======== Excerpt to read ========

Lesson 11: Logarithmic differentiation# Composite exponential function differentiation

Sal finds the derivatives of xˣ and x^(xˣ). They are surprisingly fun to do! Created by Sal Khan.

## Want to join the conversation?

- Why do you take the natural log of both sides at about "0:45", instead of the regular log? Just wondering.(10 votes)
- I think there's some confusion here. log{to the base ten}(x) is actually just ln(x)/ln(10), where ln(x) is, of course, the natural log, i.e., to the base 'e', of x. I guess Sal has a video explaining that somewhere.

Anyway, ln(10) is just a constant. So it's very easy to see the proof:

d/dx{log(x)}

= d/dx{ln(x)/ln(10)}

= [d/dx{ln(x)}]/ln(10)

======== Recorded data ========

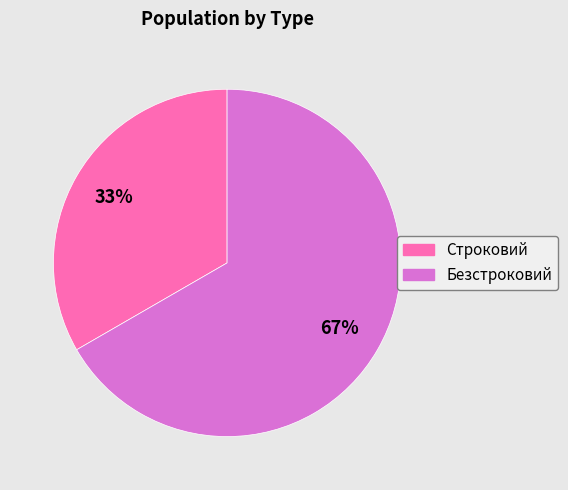

To the nearest percent, what percentage of the pie is Строковий?

33%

========

_Explore the material_:
A – According to the logarithmic differentiation excerpt, what is log to the base ten of x equal to?
B – From the logarithmic differentiation excerpt, extract the passage from "- Why do you" to "explaining that somewhere.".
C – Write out each expression, on its own line, from the worked derivation shown in the logarithmic differentiation excerpt.

_Results for the exercise_:
A – ln(x)/ln(10)

B –
- Why do you take the natural log of both sides at about "0:45", instead of the regular log? Just wondering.(10 votes)
- I think there's some confusion here. log{to the base ten}(x) is actually just ln(x)/ln(10), where ln(x) is, of course, the natural log, i.e., to the base 'e', of x. I guess Sal has a video explaining that somewhere.

C –
d/dx{log(x)}
= d/dx{ln(x)/ln(10)}
= [d/dx{ln(x)}]/ln(10)